President of the Massachusetts Senate
- In office 1849
- Preceded by: Zeno Scudder
- Succeeded by: Marshall Pinckney Wilder

Member of the Massachusetts Senate
- In office 1848–1849

Member of the Massachusetts House of Representatives
- In office 1845–1847

Member of the New Hampshire House of Representatives
- In office 1821, 1828–1830

Personal details
- Born: March 21 (or 27), 1787 Bedford, New Hampshire, U.S.
- Died: July 25, 1851 (aged 64) Saratoga Springs, New York, U.S.
- Party: Whig
- Spouse(s): Catherine Olcott Helen Olcott Choate
- Children: 5
- Education: Dartmouth College
- Occupation: Lawyer; abolitionist; politician;

= Joseph M. Bell =

American politician (1787–1851)

Joseph M. Bell (March 21, 1787 – July 25, 1851) was a New Hampshire and Massachusetts lawyer, abolitionist, and politician. Bell served as a member of the New Hampshire House of Representatives in 1821 and from 1828 to 1830 and the Massachusetts House of Representatives from 1845 to 1847. He served as a member of the Massachusetts Senate from 1848 to 1849 and President of the Massachusetts Senate in 1849.

::::

**THINGS TO DO:**
• A. Reproduce the passage from the Joseph M. Bell article starting with "- Died: July" and going on through "American politician (1787–1851)".
• B. Condense the paragraph of the Joseph M. Bell article that opens with "Joseph M. Bell (March 21, 1787" into a shorter version that keeps its main facts.

**DATASET EXCERPT:**
::::

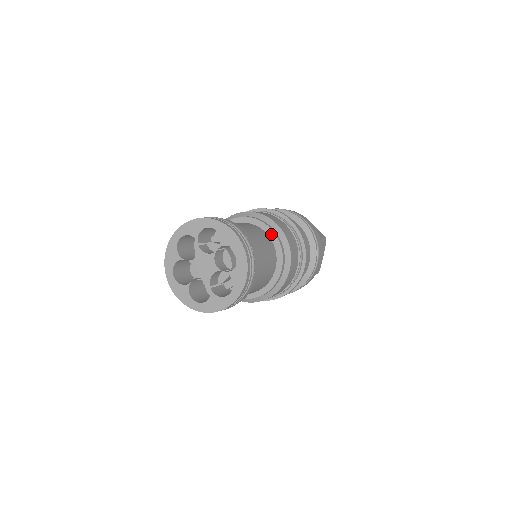
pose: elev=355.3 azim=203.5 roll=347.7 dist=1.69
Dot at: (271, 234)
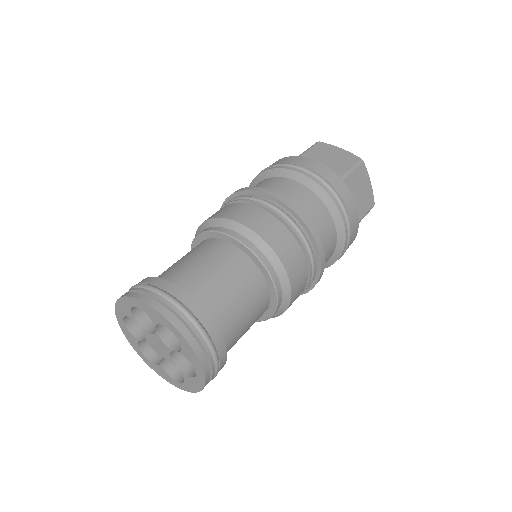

::::

**ANSWERS TO EACH TASK:**
• A.
- Died: July 25, 1851 (aged 64) Saratoga Springs, New York, U.S.
- Party: Whig
- Spouse(s): Catherine Olcott Helen Olcott Choate
- Children: 5
- Education: Dartmouth College
- Occupation: Lawyer; abolitionist; politician;

= Joseph M. Bell =

American politician (1787–1851)

• B. Joseph M. Bell (1787–1851) was a lawyer, abolitionist, and politician in New Hampshire and Massachusetts. He sat in the New Hampshire House of Representatives in 1821 and 1828–1830, the Massachusetts House from 1845 to 1847, and the Massachusetts Senate from 1848 to 1849, serving as its president in 1849.